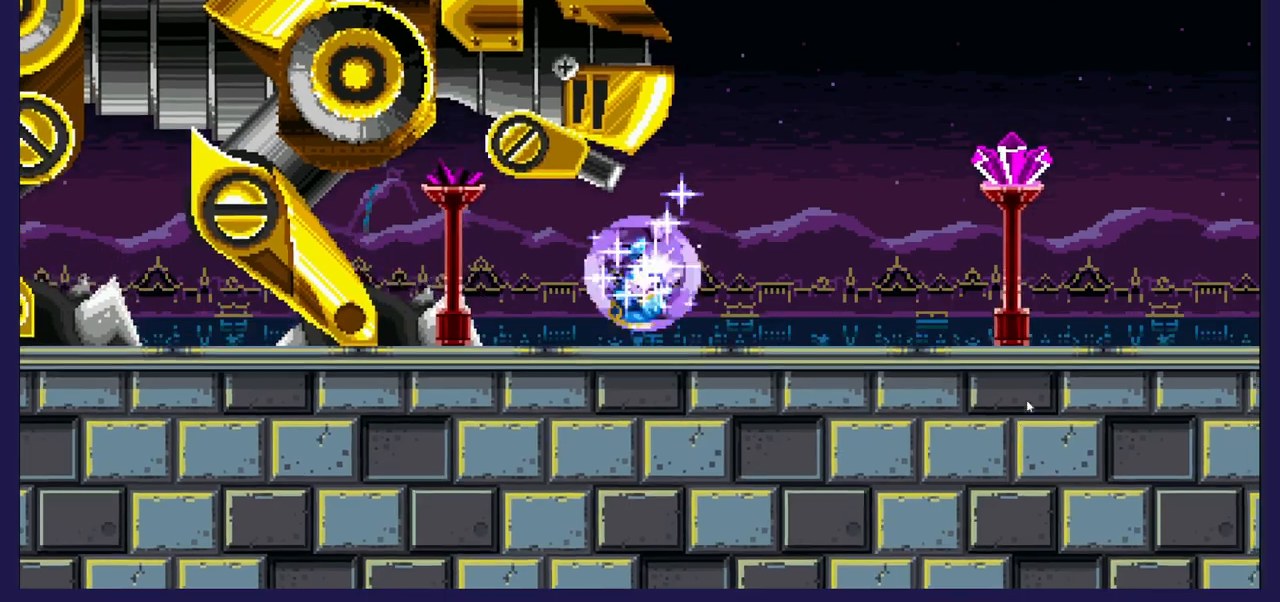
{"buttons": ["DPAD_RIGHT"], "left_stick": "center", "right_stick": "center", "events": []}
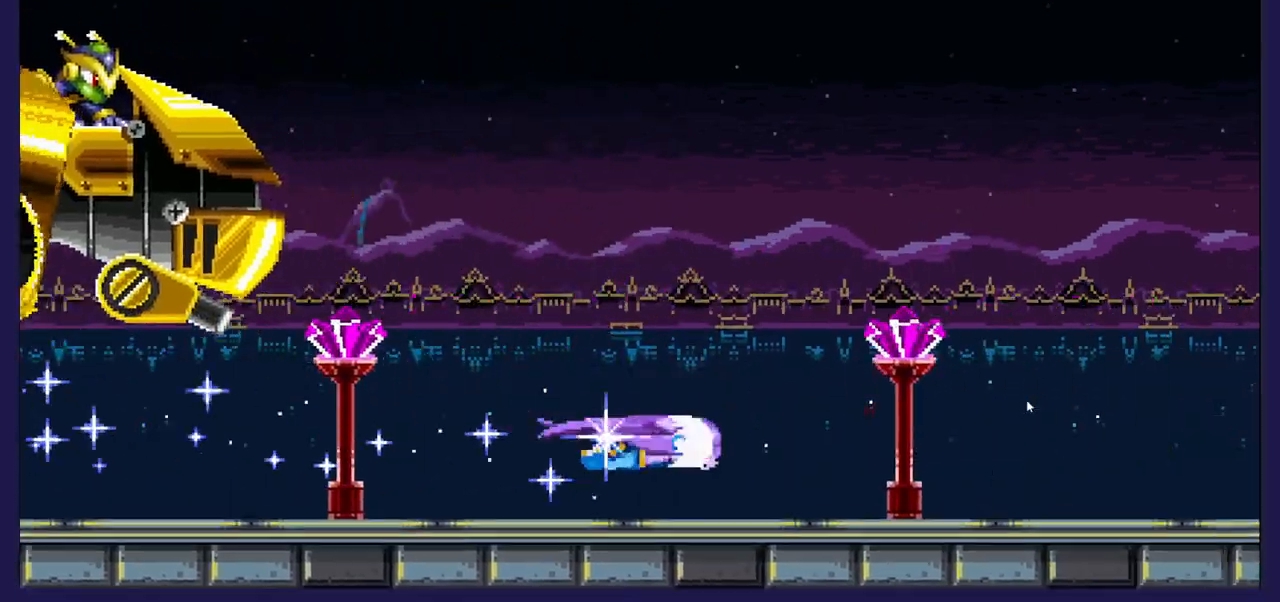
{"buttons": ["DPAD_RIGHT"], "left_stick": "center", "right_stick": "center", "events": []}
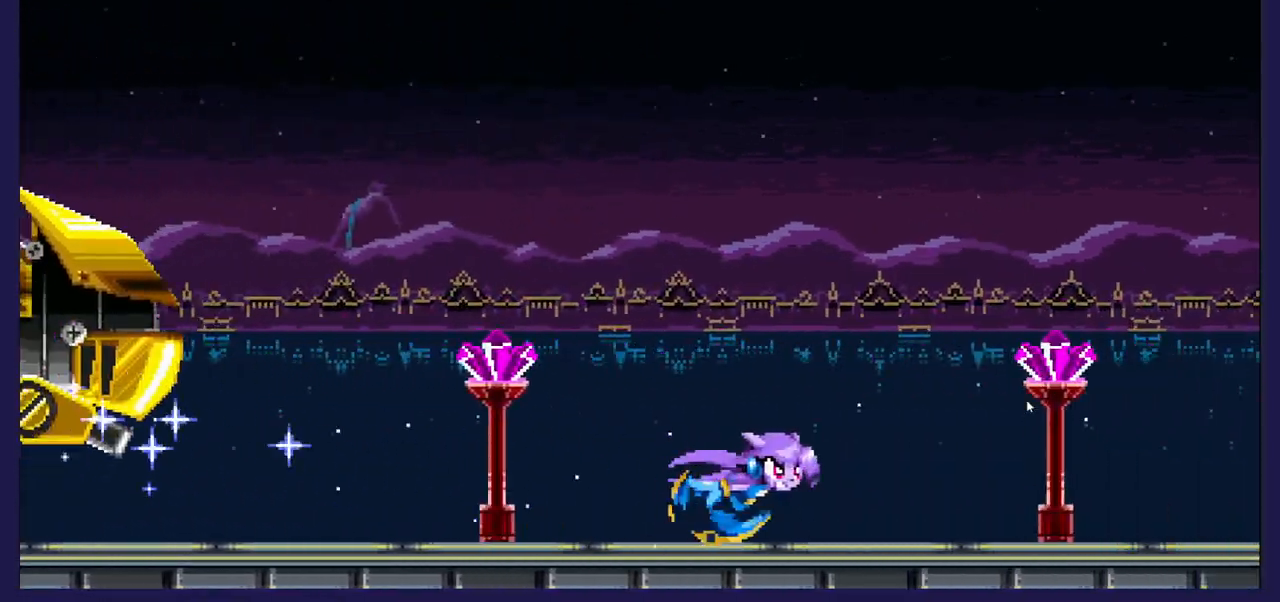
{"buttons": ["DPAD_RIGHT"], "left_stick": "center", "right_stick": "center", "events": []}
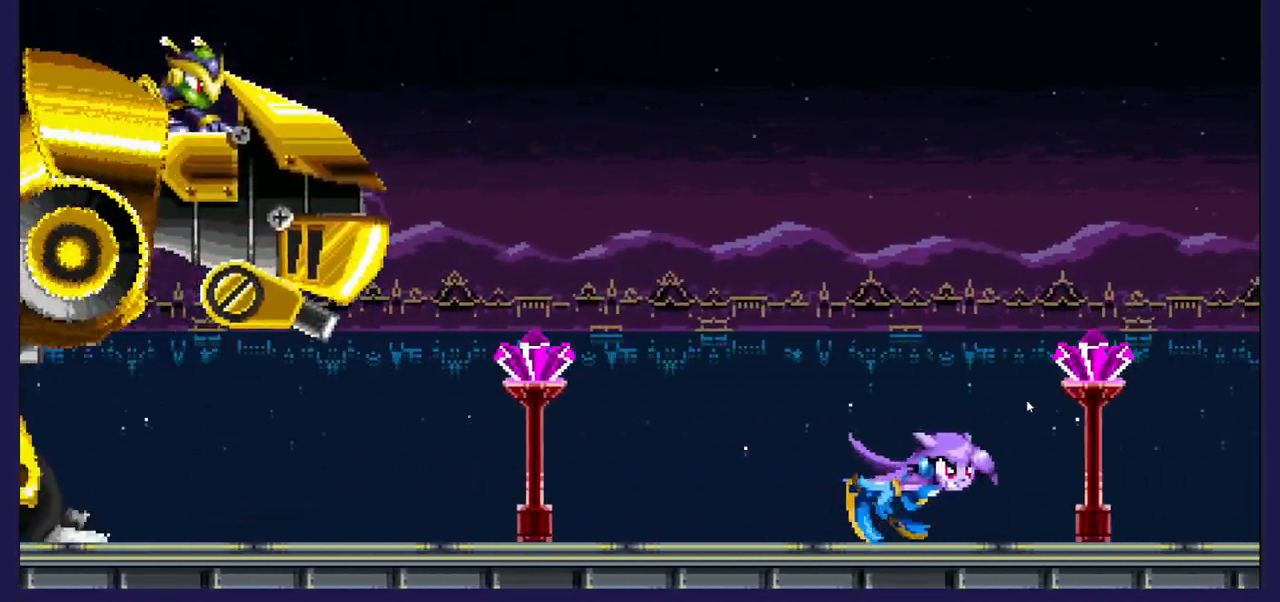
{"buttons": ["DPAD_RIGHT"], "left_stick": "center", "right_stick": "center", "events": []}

-----

**EXERCISE OBJECTIVE**
Would you copy each line above exactly as given, dropping any images?

**RESPONSE TO THE EXERCISE**
{"buttons": ["DPAD_RIGHT"], "left_stick": "center", "right_stick": "center", "events": []}
{"buttons": ["DPAD_RIGHT"], "left_stick": "center", "right_stick": "center", "events": []}
{"buttons": ["DPAD_RIGHT"], "left_stick": "center", "right_stick": "center", "events": []}
{"buttons": ["DPAD_RIGHT"], "left_stick": "center", "right_stick": "center", "events": []}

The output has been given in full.